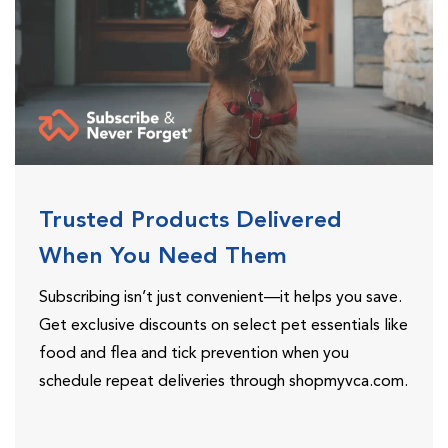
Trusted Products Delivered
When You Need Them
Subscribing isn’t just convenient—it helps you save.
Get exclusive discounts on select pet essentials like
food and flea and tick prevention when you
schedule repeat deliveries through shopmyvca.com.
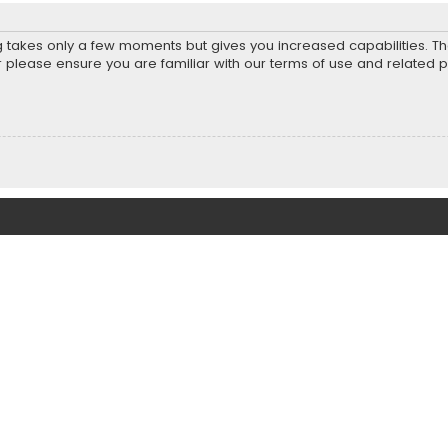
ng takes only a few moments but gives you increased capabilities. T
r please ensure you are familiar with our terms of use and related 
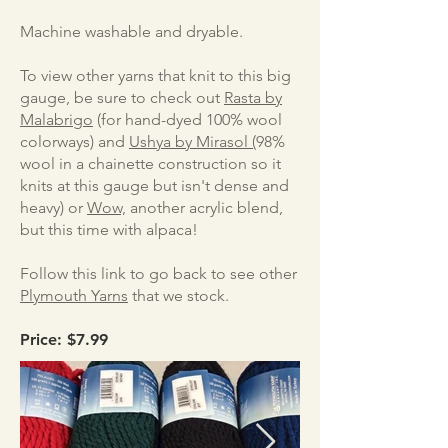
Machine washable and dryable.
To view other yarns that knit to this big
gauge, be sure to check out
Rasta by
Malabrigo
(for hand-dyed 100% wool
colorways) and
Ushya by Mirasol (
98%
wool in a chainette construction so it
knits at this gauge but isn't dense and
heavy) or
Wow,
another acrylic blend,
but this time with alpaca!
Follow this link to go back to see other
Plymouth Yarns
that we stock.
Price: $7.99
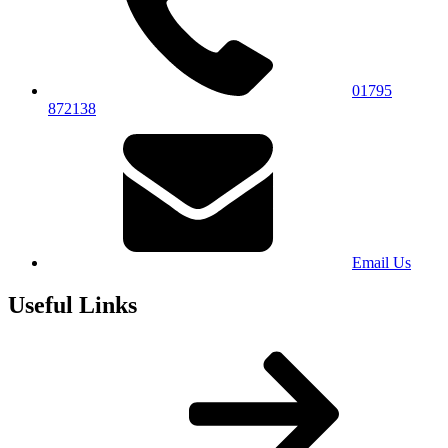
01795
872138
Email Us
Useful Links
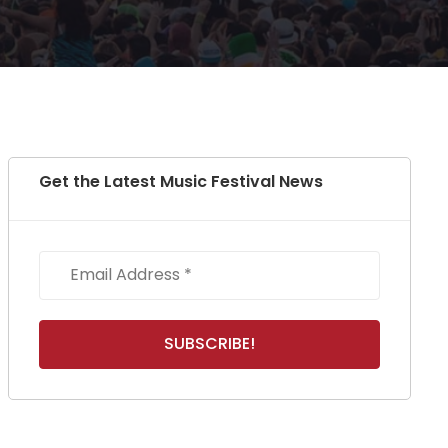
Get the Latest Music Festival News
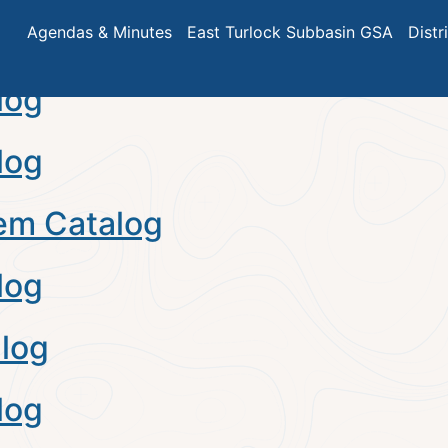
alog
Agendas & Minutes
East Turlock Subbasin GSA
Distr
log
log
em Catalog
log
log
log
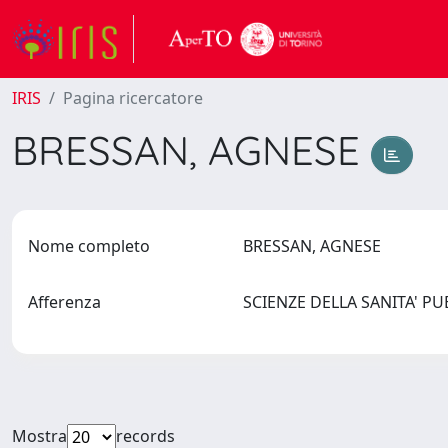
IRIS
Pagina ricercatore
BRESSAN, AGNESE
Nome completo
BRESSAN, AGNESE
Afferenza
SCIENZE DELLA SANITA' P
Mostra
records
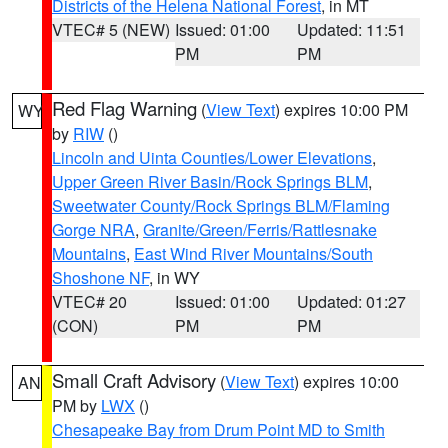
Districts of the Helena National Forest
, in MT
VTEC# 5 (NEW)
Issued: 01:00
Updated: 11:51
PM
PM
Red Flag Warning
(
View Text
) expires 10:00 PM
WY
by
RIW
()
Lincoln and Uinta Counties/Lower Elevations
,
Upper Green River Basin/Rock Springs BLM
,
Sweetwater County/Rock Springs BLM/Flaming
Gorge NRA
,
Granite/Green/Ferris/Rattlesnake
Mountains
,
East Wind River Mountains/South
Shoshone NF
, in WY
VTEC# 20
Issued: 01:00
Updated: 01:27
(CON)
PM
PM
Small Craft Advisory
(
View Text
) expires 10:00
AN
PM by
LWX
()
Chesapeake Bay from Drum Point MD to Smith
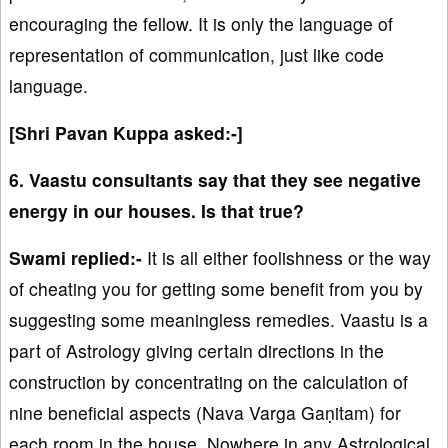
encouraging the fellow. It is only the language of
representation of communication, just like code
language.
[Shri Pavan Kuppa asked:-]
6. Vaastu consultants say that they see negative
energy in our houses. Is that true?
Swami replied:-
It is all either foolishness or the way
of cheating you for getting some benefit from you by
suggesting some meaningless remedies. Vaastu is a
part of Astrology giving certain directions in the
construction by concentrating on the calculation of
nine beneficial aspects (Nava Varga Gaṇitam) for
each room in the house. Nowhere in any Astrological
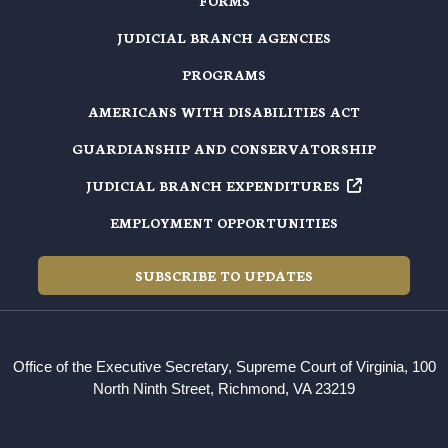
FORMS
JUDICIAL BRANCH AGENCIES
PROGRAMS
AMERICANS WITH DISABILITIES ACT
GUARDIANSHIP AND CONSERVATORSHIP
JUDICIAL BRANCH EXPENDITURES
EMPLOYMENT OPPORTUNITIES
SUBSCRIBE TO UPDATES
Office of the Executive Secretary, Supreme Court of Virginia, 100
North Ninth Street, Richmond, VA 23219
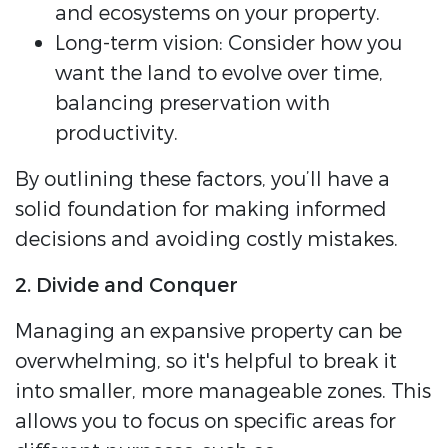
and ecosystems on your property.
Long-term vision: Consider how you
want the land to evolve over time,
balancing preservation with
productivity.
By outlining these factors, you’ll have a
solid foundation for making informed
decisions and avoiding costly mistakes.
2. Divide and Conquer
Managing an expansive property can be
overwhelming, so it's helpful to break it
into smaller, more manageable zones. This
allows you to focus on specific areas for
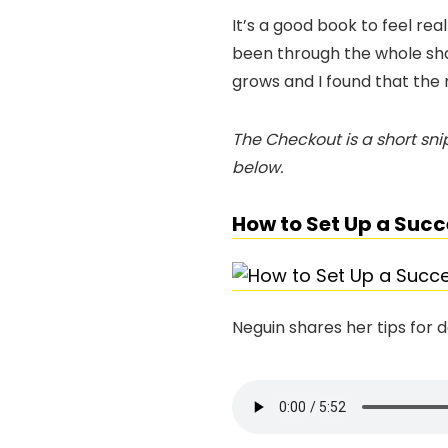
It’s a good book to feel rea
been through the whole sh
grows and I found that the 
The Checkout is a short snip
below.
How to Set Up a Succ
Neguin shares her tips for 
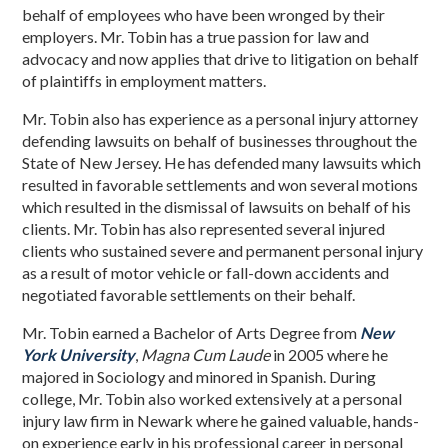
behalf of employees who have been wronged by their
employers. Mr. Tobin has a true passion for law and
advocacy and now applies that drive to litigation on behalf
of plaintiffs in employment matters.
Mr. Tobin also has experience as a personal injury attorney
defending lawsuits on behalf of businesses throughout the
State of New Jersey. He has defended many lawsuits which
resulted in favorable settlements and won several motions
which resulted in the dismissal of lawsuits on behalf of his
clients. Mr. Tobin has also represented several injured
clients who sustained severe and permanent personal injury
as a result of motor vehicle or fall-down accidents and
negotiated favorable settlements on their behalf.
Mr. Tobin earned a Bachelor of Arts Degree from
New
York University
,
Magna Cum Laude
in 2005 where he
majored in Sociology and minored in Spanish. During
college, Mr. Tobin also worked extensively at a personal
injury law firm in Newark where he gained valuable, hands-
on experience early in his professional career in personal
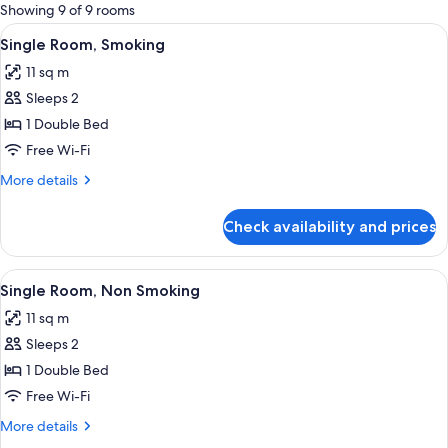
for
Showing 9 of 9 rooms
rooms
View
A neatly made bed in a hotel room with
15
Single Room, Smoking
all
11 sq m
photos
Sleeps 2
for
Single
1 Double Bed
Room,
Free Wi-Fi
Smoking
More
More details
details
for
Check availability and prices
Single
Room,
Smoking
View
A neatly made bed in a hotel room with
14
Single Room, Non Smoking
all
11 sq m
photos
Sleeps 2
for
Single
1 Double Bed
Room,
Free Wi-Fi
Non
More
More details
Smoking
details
* * * * * * * * *
● **DIRECTIONS FOR THIS TASK**:
The records above should be repeated exactly, with every picture omitted.

● **RESPONSE TO THE EXERCISE**:
Trusted Products Delivered
When You Need Them
Subscribing isn’t just convenient—it helps you save.
Get exclusive discounts on select pet essentials like
food and flea and tick prevention when you
schedule repeat deliveries through shopmyvca.com.
ng takes only a few moments but gives you increased capabilities. T
r please ensure you are familiar with our terms of use and related 
Machine washable and dryable.
To view other yarns that knit to this big
gauge, be sure to check out
Rasta by
Malabrigo
(for hand-dyed 100% wool
colorways) and
Ushya by Mirasol (
98%
wool in a chainette construction so it
knits at this gauge but isn't dense and
heavy) or
Wow,
another acrylic blend,
but this time with alpaca!
Follow this link to go back to see other
Plymouth Yarns
that we stock.
Price: $7.99
01795
872138
Email Us
Useful Links
Get the Latest Music Festival News
alog
Agendas & Minutes
East Turlock Subbasin GSA
Distr
log
log
em Catalog
log
log
log
IRIS
Pagina ricercatore
BRESSAN, AGNESE
Nome completo
BRESSAN, AGNESE
Afferenza
SCIENZE DELLA SANITA' P
Mostra
records
Districts of the Helena National Forest
, in MT
VTEC# 5 (NEW)
Issued: 01:00
Updated: 11:51
PM
PM
Red Flag Warning
(
View Text
) expires 10:00 PM
WY
by
RIW
()
Lincoln and Uinta Counties/Lower Elevations
,
Upper Green River Basin/Rock Springs BLM
,
Sweetwater County/Rock Springs BLM/Flaming
Gorge NRA
,
Granite/Green/Ferris/Rattlesnake
Mountains
,
East Wind River Mountains/South
Shoshone NF
, in WY
VTEC# 20
Issued: 01:00
Updated: 01:27
(CON)
PM
PM
Small Craft Advisory
(
View Text
) expires 10:00
AN
PM by
LWX
()
Chesapeake Bay from Drum Point MD to Smith
encouraging the fellow. It is only the language of
representation of communication, just like code
language.
[Shri Pavan Kuppa asked:-]
6. Vaastu consultants say that they see negative
energy in our houses. Is that true?
Swami replied:-
It is all either foolishness or the way
of cheating you for getting some benefit from you by
suggesting some meaningless remedies. Vaastu is a
part of Astrology giving certain directions in the
construction by concentrating on the calculation of
nine beneficial aspects (Nava Varga Gaṇitam) for
each room in the house. Nowhere in any Astrological
FORMS
JUDICIAL BRANCH AGENCIES
PROGRAMS
AMERICANS WITH DISABILITIES ACT
GUARDIANSHIP AND CONSERVATORSHIP
JUDICIAL BRANCH EXPENDITURES
EMPLOYMENT OPPORTUNITIES
SUBSCRIBE TO UPDATES
Office of the Executive Secretary, Supreme Court of Virginia, 100
North Ninth Street, Richmond, VA 23219
and ecosystems on your property.
Long-term vision: Consider how you
want the land to evolve over time,
balancing preservation with
productivity.
By outlining these factors, you’ll have a
solid foundation for making informed
decisions and avoiding costly mistakes.
2. Divide and Conquer
Managing an expansive property can be
overwhelming, so it's helpful to break it
into smaller, more manageable zones. This
allows you to focus on specific areas for
It’s a good book to feel rea
been through the whole sh
grows and I found that the 
The Checkout is a short snip
below.
How to Set Up a Succ
Neguin shares her tips for 
behalf of employees who have been wronged by their
employers. Mr. Tobin has a true passion for law and
advocacy and now applies that drive to litigation on behalf
of plaintiffs in employment matters.
Mr. Tobin also has experience as a personal injury attorney
defending lawsuits on behalf of businesses throughout the
State of New Jersey. He has defended many lawsuits which
resulted in favorable settlements and won several motions
which resulted in the dismissal of lawsuits on behalf of his
clients. Mr. Tobin has also represented several injured
clients who sustained severe and permanent personal injury
as a result of motor vehicle or fall-down accidents and
negotiated favorable settlements on their behalf.
Mr. Tobin earned a Bachelor of Arts Degree from
New
York University
,
Magna Cum Laude
in 2005 where he
majored in Sociology and minored in Spanish. During
college, Mr. Tobin also worked extensively at a personal
injury law firm in Newark where he gained valuable, hands-
on experience early in his professional career in personal
for
Showing 9 of 9 rooms
rooms
View
A neatly made bed in a hotel room with
15
Single Room, Smoking
all
11 sq m
photos
Sleeps 2
for
Single
1 Double Bed
Room,
Free Wi-Fi
Smoking
More
More details
details
for
Check availability and prices
Single
Room,
Smoking
View
A neatly made bed in a hotel room with
14
Single Room, Non Smoking
all
11 sq m
photos
Sleeps 2
for
Single
1 Double Bed
Room,
Free Wi-Fi
Non
More
More details
Smoking
details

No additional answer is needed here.